There were four options given in the Wikipedia article, which are:

1. retaliate with nuclear weapons;

2. not retaliate;

3. use his or her own judgement; or

4. place the submarine under an allied country's command, if possible. The documentary mentions Australia and the United States.

To me, it seems like the order that I would give those options in would be 4,3,2,1. This is because the most sensible option would be to listen to your country's allies (as they are likely to have Britain's best interests in mind). The second best option is to trust the crew, as the situation that resulted in an entire governmental destruction probably wouldn't respond well to any blanket statements like 1 and 2. Option 2 makes the next amount of sense because defaulting to no nuclear weapons is generally a smart policy. What do you believe should be the correct order?


I'd go with 5. Write one of each letter, and assign them to the submarines in a double-blind manner, so that no one knows what will happen.

The point of terrorism is to terrify, as they say.


Option 2 makes quite a bit of sense but only if your opponent doesn't think you've necessarily selected it.


1 and then 4


The letters have to instruct the commander to retaliate in order for nuclear deterrance to work - or at least your adversary has to believe that that is what the letters say. Otherwise your deterrance loses it's power.

Yet if commanders get to the point of actually reading the letters, then deterrance has obviously failed.

That's what makes these letters so interesting IMO.


> The documentary mentions Australia

Wow. I'm glad I didn't know that when I was living in Canberra!

It's like The Godfather. Every time Australians think we're out of the empire game, they find a way to drag us back in.

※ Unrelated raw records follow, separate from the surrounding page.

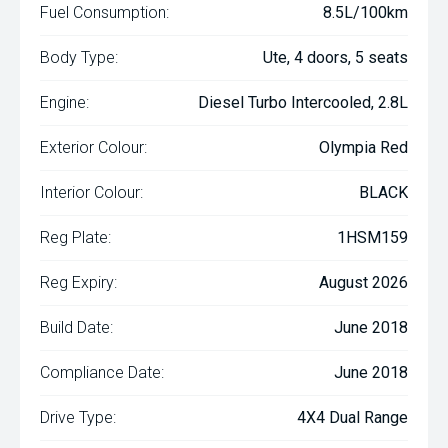
Fuel Consumption:
8.5L/100km
Body Type:
Ute, 4 doors, 5 seats
Engine:
Diesel Turbo Intercooled, 2.8L
Exterior Colour:
Olympia Red
Interior Colour:
BLACK
Reg Plate:
1HSM159
Reg Expiry:
August 2026
Build Date:
June 2018
Compliance Date:
June 2018
Drive Type:
4X4 Dual Range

It seems rather quixotic to have a last-resort plan for your country's collapse, with a potential to kill additional millions of people, and entrust the choice to a single person, and never question or even want to know what the choice was.

Sounds more like an Arthurian legend than stuff of modern diplomacy... but maybe that's British politics for me...


Do you think the letters really go unopened? Maybe the Royal Navy takes a peak to gauge which sort of asshat they'll be dealing with.


This video - https://vimeo.com/154370371 - depicts decisions around these considerations.


> use his or her own judgement

I can't speak for others, but I imagine I would be livid if I ever had to open one of these and the Prime Minister chose the "just do whatever" option.


Then you’d do what any civilized person would: sit down and have tea.


to be fair, if your country no longer exists there's no one to actually enforce these so really they're all "just do whatever" some just have suggestions


Why would you be angry? The letter was written when the PM first came into office, the political landscape would surely have considerably changed since then if it came to nuclear war. You'd have both more context and more freedom to act on what you think is right — I see no reason to be mad that you can't shift the choice to someone else.


I'd take it over "retaliate with nuclear weapons."